Record excerpts >>
== == ==
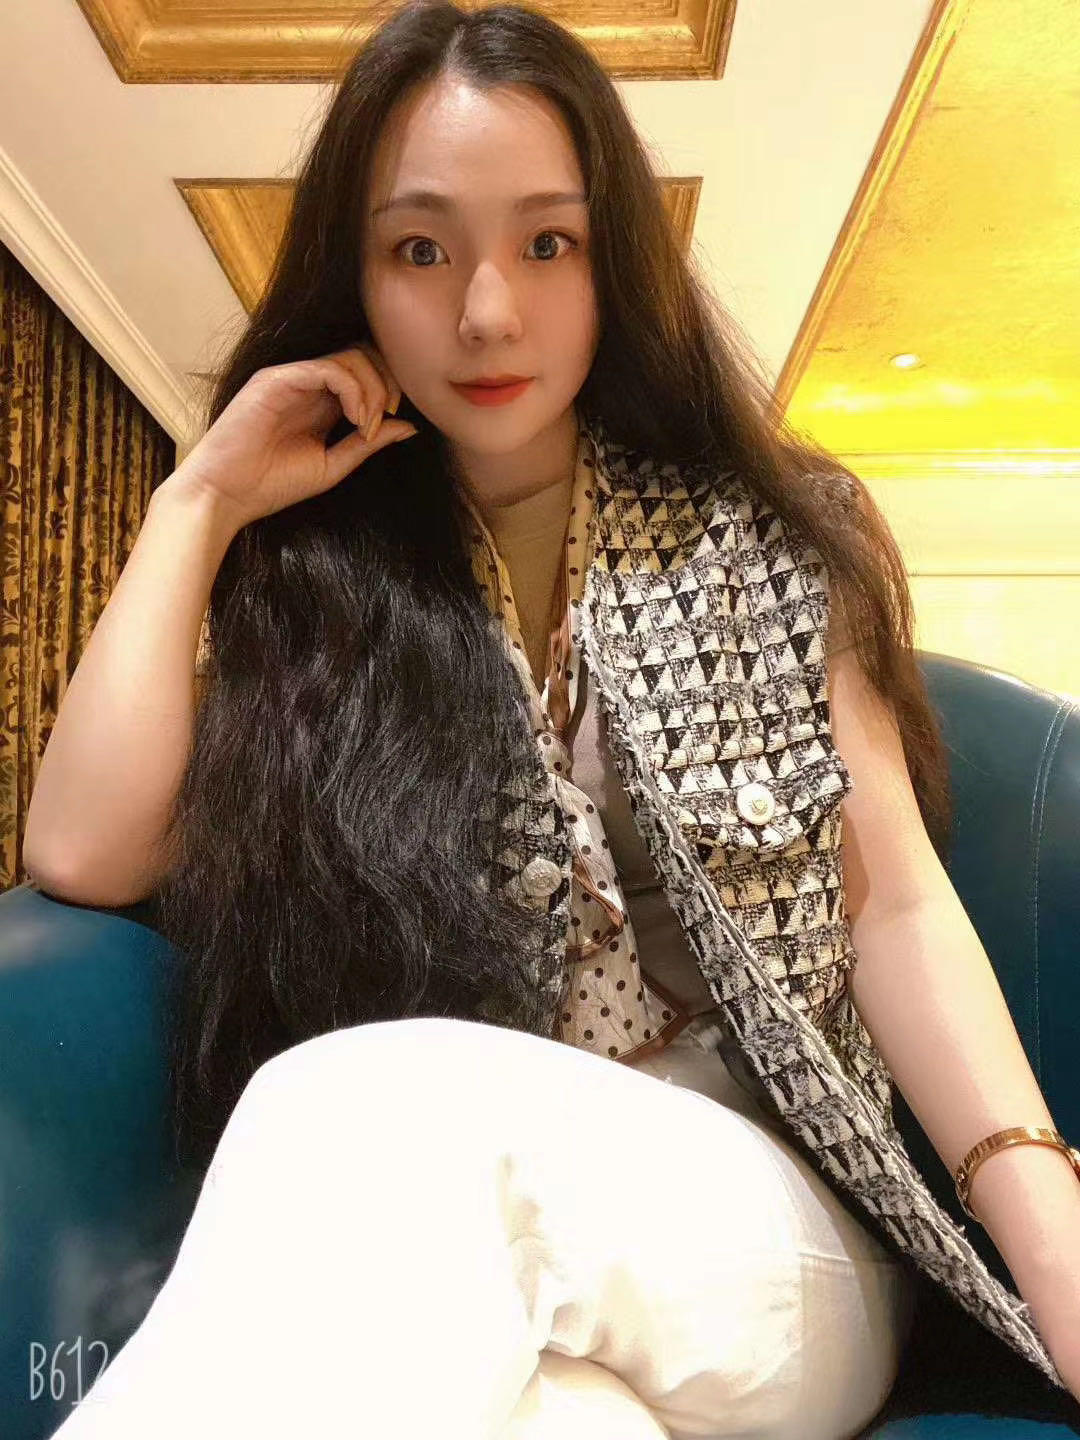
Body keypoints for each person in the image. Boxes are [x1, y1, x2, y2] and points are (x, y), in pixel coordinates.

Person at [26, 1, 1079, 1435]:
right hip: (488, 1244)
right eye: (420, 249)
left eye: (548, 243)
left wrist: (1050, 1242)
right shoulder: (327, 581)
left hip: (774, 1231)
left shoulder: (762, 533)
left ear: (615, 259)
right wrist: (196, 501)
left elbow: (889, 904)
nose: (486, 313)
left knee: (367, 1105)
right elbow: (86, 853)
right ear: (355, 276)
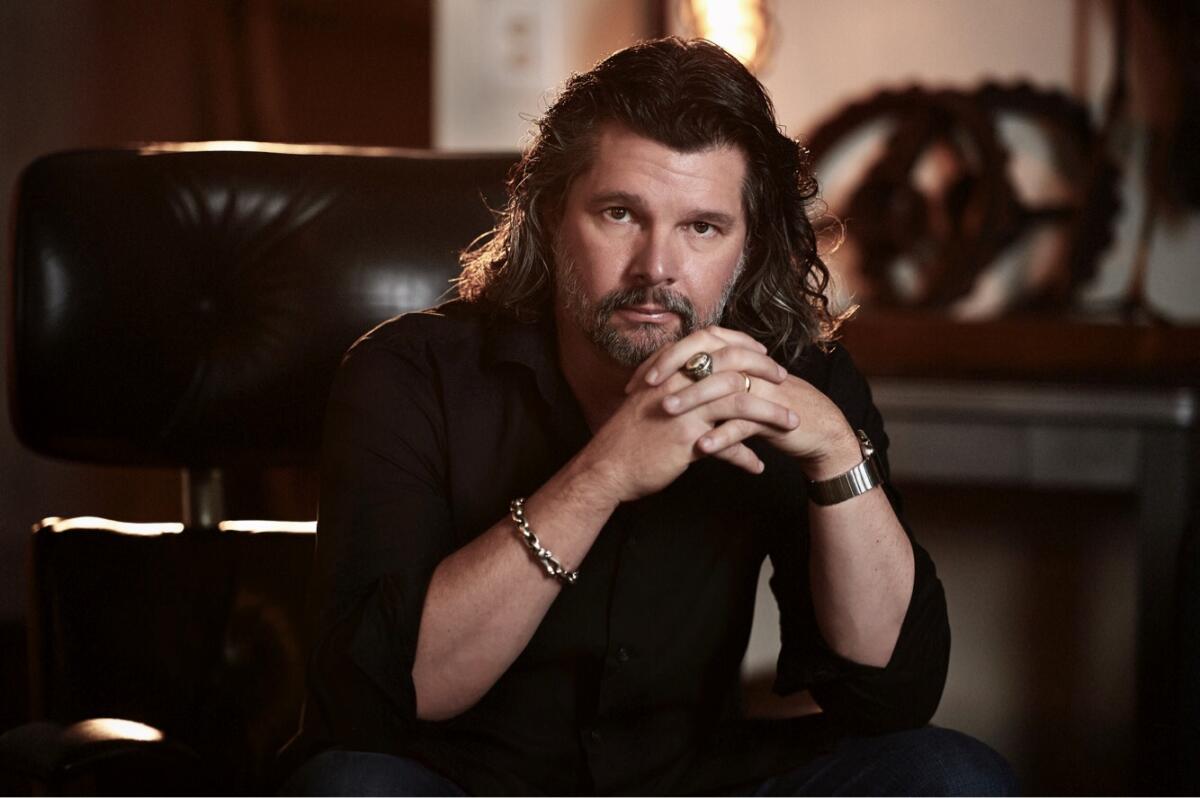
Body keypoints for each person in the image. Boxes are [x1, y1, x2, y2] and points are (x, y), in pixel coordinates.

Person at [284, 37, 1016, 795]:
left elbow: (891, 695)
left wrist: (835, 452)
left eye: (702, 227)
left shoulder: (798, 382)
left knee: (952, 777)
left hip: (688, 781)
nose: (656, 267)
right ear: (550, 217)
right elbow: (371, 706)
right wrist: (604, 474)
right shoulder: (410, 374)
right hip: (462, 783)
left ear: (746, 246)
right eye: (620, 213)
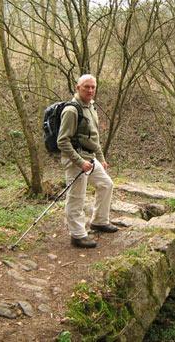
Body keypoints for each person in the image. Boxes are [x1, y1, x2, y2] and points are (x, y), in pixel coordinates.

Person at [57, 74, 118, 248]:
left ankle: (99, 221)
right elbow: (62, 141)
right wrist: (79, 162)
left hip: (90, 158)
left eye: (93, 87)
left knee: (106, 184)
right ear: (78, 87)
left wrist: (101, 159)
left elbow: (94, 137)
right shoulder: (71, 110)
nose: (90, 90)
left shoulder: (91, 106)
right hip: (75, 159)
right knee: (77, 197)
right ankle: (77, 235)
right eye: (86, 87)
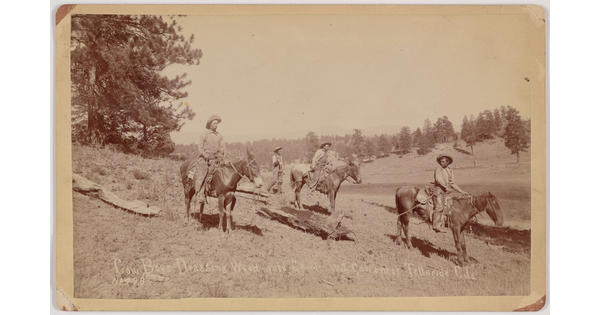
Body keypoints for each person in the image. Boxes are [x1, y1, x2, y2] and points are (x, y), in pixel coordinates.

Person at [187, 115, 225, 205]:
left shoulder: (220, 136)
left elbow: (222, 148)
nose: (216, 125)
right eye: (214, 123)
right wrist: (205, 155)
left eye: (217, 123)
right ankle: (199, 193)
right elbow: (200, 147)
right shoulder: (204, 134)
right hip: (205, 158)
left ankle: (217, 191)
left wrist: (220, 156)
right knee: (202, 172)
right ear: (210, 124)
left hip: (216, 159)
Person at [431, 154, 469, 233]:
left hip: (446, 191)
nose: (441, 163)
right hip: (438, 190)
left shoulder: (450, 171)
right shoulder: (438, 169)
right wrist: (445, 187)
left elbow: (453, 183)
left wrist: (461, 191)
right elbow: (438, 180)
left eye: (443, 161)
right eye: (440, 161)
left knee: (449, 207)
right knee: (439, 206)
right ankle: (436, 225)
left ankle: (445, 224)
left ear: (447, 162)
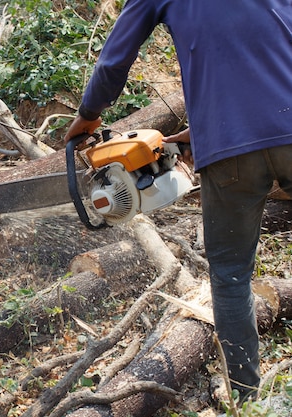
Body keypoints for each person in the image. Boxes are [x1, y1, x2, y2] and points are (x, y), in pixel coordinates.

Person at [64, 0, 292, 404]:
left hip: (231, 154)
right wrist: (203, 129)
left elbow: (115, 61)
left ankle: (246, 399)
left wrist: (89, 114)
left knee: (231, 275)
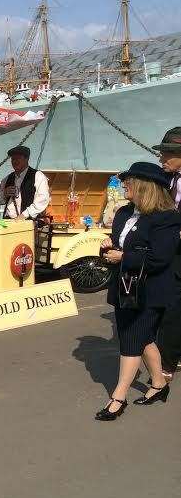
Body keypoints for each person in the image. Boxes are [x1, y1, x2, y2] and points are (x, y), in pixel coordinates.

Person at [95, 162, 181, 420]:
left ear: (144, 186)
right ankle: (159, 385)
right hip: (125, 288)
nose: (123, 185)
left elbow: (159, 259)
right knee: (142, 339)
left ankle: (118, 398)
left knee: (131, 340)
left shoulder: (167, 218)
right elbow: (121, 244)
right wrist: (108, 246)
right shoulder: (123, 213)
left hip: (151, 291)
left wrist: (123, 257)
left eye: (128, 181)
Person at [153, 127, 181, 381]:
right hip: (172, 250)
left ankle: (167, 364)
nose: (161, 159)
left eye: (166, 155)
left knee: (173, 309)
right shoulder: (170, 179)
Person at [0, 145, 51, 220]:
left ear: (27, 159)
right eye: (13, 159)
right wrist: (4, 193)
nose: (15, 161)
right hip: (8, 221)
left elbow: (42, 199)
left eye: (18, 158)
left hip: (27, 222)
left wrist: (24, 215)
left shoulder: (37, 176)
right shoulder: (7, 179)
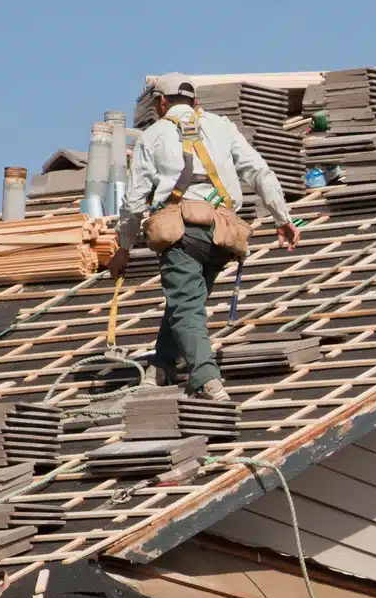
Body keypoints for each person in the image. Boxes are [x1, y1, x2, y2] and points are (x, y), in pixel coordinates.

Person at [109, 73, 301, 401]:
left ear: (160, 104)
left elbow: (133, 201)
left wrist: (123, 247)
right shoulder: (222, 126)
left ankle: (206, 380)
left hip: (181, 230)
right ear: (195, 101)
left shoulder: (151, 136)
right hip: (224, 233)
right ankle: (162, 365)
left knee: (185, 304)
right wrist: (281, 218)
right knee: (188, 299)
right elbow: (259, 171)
== == ==
Your goal >> Exactly as they appear, transcribe the lines from the top of the material above through the line with "left hip: (688, 781)". Omit any picture.

Answer >>
Body keypoints for each person in the image. Boxes are [x1, y1, x2, y2] and points are (x, y), in pixel coordinates.

Person at [26, 1, 1079, 1435]:
right hip: (488, 1244)
right eye: (420, 249)
left eye: (548, 243)
left wrist: (1050, 1242)
right shoulder: (327, 581)
left hip: (774, 1231)
left shoulder: (762, 533)
left ear: (615, 259)
right wrist: (196, 501)
left elbow: (889, 904)
nose: (486, 313)
left knee: (367, 1105)
right elbow: (86, 853)
right ear: (355, 276)
Body keypoints for each person in the image. Boxes are [x1, y1, x2, y2] and points are (x, y), in pixel coordinates.

Person at [284, 37, 1016, 795]:
left elbow: (891, 695)
left wrist: (835, 452)
left eye: (702, 227)
left shoulder: (798, 382)
left knee: (952, 777)
left hip: (688, 781)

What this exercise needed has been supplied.